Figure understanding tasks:
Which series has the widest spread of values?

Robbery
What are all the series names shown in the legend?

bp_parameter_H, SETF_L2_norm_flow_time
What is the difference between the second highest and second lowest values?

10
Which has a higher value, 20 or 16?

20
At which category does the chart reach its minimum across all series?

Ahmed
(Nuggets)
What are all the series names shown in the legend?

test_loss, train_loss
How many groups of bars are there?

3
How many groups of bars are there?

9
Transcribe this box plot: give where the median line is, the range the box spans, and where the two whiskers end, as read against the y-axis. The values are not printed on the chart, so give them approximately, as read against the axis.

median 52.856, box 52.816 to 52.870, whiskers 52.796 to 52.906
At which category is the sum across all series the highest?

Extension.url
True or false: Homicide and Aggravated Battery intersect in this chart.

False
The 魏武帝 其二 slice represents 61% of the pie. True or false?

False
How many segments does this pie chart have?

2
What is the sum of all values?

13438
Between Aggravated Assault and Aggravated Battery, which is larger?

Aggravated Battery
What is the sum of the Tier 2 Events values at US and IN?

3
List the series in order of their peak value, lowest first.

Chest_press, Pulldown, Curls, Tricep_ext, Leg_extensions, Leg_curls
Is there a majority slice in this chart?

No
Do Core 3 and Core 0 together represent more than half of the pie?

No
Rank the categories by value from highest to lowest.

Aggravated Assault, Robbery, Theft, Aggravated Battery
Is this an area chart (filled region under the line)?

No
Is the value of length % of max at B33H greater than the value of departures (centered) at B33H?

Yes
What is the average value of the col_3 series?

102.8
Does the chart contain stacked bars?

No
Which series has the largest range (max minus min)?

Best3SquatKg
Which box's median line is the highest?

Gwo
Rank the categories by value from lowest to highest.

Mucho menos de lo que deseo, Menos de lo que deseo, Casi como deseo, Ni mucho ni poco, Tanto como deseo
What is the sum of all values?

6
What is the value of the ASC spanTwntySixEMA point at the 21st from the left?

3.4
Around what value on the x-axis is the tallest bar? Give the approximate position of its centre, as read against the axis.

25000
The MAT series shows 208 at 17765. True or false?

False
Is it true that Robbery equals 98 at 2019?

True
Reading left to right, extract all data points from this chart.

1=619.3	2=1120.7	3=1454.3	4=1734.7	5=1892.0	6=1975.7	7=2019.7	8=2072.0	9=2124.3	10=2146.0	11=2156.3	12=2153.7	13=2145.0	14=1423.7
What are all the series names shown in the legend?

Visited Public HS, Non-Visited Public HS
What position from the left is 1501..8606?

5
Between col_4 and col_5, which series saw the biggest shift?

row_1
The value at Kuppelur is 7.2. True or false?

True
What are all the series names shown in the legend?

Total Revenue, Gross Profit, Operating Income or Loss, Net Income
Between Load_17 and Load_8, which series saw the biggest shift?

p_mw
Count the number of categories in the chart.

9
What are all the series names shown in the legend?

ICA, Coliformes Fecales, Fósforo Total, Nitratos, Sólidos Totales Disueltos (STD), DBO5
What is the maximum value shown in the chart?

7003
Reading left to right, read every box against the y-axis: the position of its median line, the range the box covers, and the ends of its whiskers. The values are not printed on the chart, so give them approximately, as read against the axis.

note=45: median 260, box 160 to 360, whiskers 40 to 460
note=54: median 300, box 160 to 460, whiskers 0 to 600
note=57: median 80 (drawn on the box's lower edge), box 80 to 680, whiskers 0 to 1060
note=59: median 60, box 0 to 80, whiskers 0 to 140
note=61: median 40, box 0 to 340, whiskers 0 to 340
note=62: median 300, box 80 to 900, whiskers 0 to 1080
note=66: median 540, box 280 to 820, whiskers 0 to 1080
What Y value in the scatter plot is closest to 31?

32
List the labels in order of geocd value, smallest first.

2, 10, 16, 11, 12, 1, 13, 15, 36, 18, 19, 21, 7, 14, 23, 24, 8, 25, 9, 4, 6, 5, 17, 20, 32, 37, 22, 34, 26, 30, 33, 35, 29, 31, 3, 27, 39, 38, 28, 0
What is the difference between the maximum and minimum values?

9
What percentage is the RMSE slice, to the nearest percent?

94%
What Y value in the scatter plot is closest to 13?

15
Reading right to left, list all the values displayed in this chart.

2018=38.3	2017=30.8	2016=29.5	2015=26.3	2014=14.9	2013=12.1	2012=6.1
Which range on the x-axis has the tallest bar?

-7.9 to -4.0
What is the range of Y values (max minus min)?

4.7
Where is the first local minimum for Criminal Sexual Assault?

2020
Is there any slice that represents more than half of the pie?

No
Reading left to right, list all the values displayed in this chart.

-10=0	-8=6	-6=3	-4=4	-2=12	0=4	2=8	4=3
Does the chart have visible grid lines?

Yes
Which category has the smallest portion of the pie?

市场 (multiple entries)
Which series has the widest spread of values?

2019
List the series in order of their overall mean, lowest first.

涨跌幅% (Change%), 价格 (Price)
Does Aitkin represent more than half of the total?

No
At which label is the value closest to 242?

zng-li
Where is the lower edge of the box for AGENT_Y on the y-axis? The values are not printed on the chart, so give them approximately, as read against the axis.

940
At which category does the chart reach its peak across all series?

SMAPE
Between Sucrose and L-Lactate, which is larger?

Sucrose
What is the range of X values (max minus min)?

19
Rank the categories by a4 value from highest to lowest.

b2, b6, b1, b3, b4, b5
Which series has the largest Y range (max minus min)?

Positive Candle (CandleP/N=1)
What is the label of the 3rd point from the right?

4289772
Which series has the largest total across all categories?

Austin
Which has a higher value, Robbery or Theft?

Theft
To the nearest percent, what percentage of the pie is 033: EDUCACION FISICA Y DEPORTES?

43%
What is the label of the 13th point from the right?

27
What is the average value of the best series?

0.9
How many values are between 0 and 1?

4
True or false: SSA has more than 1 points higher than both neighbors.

**TASK TO COMPLETE:**
Revise the data above so that "legend" becomes "key" everywhere, leaving every other line as it is.

**ANSWER BELOW:**
Which series has the widest spread of values?

Robbery
What are all the series names shown in the key?

bp_parameter_H, SETF_L2_norm_flow_time
What is the difference between the second highest and second lowest values?

10
Which has a higher value, 20 or 16?

20
At which category does the chart reach its minimum across all series?

Ahmed
(Nuggets)
What are all the series names shown in the key?

test_loss, train_loss
How many groups of bars are there?

3
How many groups of bars are there?

9
Transcribe this box plot: give where the median line is, the range the box spans, and where the two whiskers end, as read against the y-axis. The values are not printed on the chart, so give them approximately, as read against the axis.

median 52.856, box 52.816 to 52.870, whiskers 52.796 to 52.906
At which category is the sum across all series the highest?

Extension.url
True or false: Homicide and Aggravated Battery intersect in this chart.

False
The 魏武帝 其二 slice represents 61% of the pie. True or false?

False
How many segments does this pie chart have?

2
What is the sum of all values?

13438
Between Aggravated Assault and Aggravated Battery, which is larger?

Aggravated Battery
What is the sum of the Tier 2 Events values at US and IN?

3
List the series in order of their peak value, lowest first.

Chest_press, Pulldown, Curls, Tricep_ext, Leg_extensions, Leg_curls
Is there a majority slice in this chart?

No
Do Core 3 and Core 0 together represent more than half of the pie?

No
Rank the categories by value from highest to lowest.

Aggravated Assault, Robbery, Theft, Aggravated Battery
Is this an area chart (filled region under the line)?

No
Is the value of length % of max at B33H greater than the value of departures (centered) at B33H?

Yes
What is the average value of the col_3 series?

102.8
Does the chart contain stacked bars?

No
Which series has the largest range (max minus min)?

Best3SquatKg
Which box's median line is the highest?

Gwo
Rank the categories by value from lowest to highest.

Mucho menos de lo que deseo, Menos de lo que deseo, Casi como deseo, Ni mucho ni poco, Tanto como deseo
What is the sum of all values?

6
What is the value of the ASC spanTwntySixEMA point at the 21st from the left?

3.4
Around what value on the x-axis is the tallest bar? Give the approximate position of its centre, as read against the axis.

25000
The MAT series shows 208 at 17765. True or false?

False
Is it true that Robbery equals 98 at 2019?

True
Reading left to right, extract all data points from this chart.

1=619.3	2=1120.7	3=1454.3	4=1734.7	5=1892.0	6=1975.7	7=2019.7	8=2072.0	9=2124.3	10=2146.0	11=2156.3	12=2153.7	13=2145.0	14=1423.7
What are all the series names shown in the key?

Visited Public HS, Non-Visited Public HS
What position from the left is 1501..8606?

5
Between col_4 and col_5, which series saw the biggest shift?

row_1
The value at Kuppelur is 7.2. True or false?

True
What are all the series names shown in the key?

Total Revenue, Gross Profit, Operating Income or Loss, Net Income
Between Load_17 and Load_8, which series saw the biggest shift?

p_mw
Count the number of categories in the chart.

9
What are all the series names shown in the key?

ICA, Coliformes Fecales, Fósforo Total, Nitratos, Sólidos Totales Disueltos (STD), DBO5
What is the maximum value shown in the chart?

7003
Reading left to right, read every box against the y-axis: the position of its median line, the range the box covers, and the ends of its whiskers. The values are not printed on the chart, so give them approximately, as read against the axis.

note=45: median 260, box 160 to 360, whiskers 40 to 460
note=54: median 300, box 160 to 460, whiskers 0 to 600
note=57: median 80 (drawn on the box's lower edge), box 80 to 680, whiskers 0 to 1060
note=59: median 60, box 0 to 80, whiskers 0 to 140
note=61: median 40, box 0 to 340, whiskers 0 to 340
note=62: median 300, box 80 to 900, whiskers 0 to 1080
note=66: median 540, box 280 to 820, whiskers 0 to 1080
What Y value in the scatter plot is closest to 31?

32
List the labels in order of geocd value, smallest first.

2, 10, 16, 11, 12, 1, 13, 15, 36, 18, 19, 21, 7, 14, 23, 24, 8, 25, 9, 4, 6, 5, 17, 20, 32, 37, 22, 34, 26, 30, 33, 35, 29, 31, 3, 27, 39, 38, 28, 0
What is the difference between the maximum and minimum values?

9
What percentage is the RMSE slice, to the nearest percent?

94%
What Y value in the scatter plot is closest to 13?

15
Reading right to left, list all the values displayed in this chart.

2018=38.3	2017=30.8	2016=29.5	2015=26.3	2014=14.9	2013=12.1	2012=6.1
Which range on the x-axis has the tallest bar?

-7.9 to -4.0
What is the range of Y values (max minus min)?

4.7
Where is the first local minimum for Criminal Sexual Assault?

2020
Is there any slice that represents more than half of the pie?

No
Reading left to right, list all the values displayed in this chart.

-10=0	-8=6	-6=3	-4=4	-2=12	0=4	2=8	4=3
Does the chart have visible grid lines?

Yes
Which category has the smallest portion of the pie?

市场 (multiple entries)
Which series has the widest spread of values?

2019
List the series in order of their overall mean, lowest first.

涨跌幅% (Change%), 价格 (Price)
Does Aitkin represent more than half of the total?

No
At which label is the value closest to 242?

zng-li
Where is the lower edge of the box for AGENT_Y on the y-axis? The values are not printed on the chart, so give them approximately, as read against the axis.

940
At which category does the chart reach its peak across all series?

SMAPE
Between Sucrose and L-Lactate, which is larger?

Sucrose
What is the range of X values (max minus min)?

19
Rank the categories by a4 value from highest to lowest.

b2, b6, b1, b3, b4, b5
Which series has the largest Y range (max minus min)?

Positive Candle (CandleP/N=1)
What is the label of the 3rd point from the right?

4289772
Which series has the largest total across all categories?

Austin
Which has a higher value, Robbery or Theft?

Theft
To the nearest percent, what percentage of the pie is 033: EDUCACION FISICA Y DEPORTES?

43%
What is the label of the 13th point from the right?

27
What is the average value of the best series?

0.9
How many values are between 0 and 1?

4
True or false: SSA has more than 1 points higher than both neighbors.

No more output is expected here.